Might there be biological indicators that can help identify such individuals? The neurological correlations for psychopathy are slowly being mapped, as are the genetic underpinnings of so-called callous-unemotional individuals. Even traits like extreme narcissism may have some hormonal correlations.
Put together, identifying these otherwise beguiling characters via certain biological indicators is certainly not impossible, but the science first needs to become more interested in white-collar criminals, and better understand the relevant risk factors.

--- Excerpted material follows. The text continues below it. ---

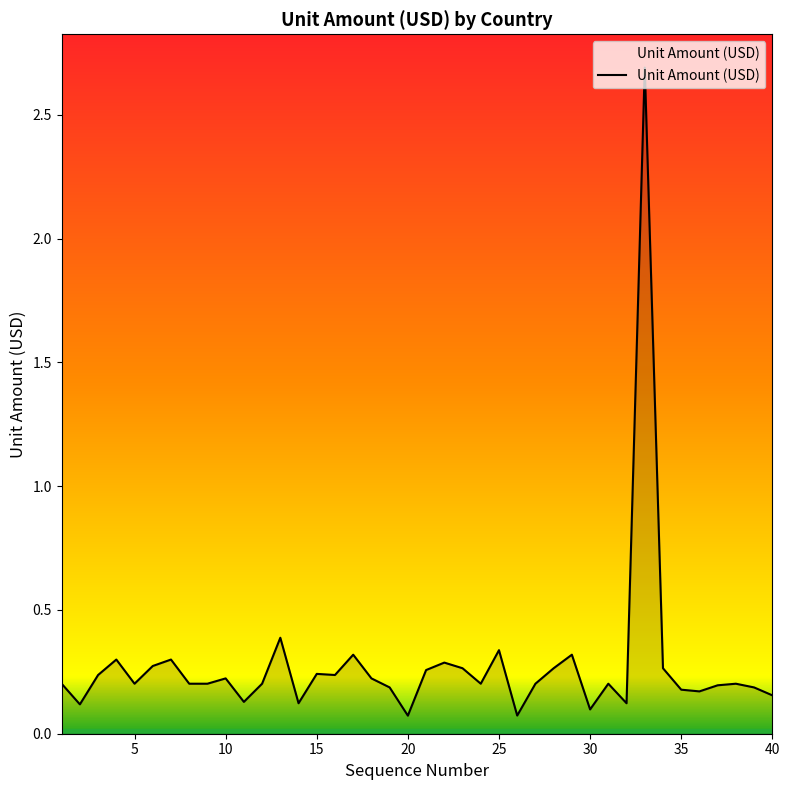

How many lines are shown in the chart?

1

Of course, we ought to question how this would be implemented, and by whom. It’s hard to imagine a board of directors demanding that CEO candidates undergo a brain scan or genetic test. Nevertheless, it might be corporations themselves that push for this change in their vetting criteria: For one thing, leaders with psychopathic traits seem to predictably reduce future shareholder wealth.
While this will probably entail some corresponding cultural shift in how we evaluate prospective managers and leaders, it’s worth noting that some states already use (poor) measures of psychopathy to screen individuals for positions critical to public safety, such as police and fire departments as well as nuclear-power-plant operators. Individuals at the highest levels of powerful political and corporate organizations are, like nuclear-power-plant operators, in positions that can inflict massive harm. As we further understand the biological underpinnings of insidious personality traits, it will increasingly appear idiotic not to screen candidates scrambling for the most powerful positions.
Deploying bioprediction at this level will also raise less concerns about injustice. Conventional crimes are typically committed by people who are already disadvantaged: the homeless, the learning-disabled, and members of marginalized groups are overrepresented in prison populations. Adding potentially stigmatizing biopredictive labels and other intrusive measures to their lives may well only compound their disadvantage.
But for the already-privileged elites vying for CEO or president? Not so much. In fact, since it is precisely elites who are best positioned to potentially seize this emerging technology toward some dystopian end, it is only prudent they become its first subjects—not the homeless burglar with a learning disability. Combine this with the fact that the strongman leader seems back in vogue, and an improved ability to distinguish the merely charming leader from the closeted psychopath would come in handy about now.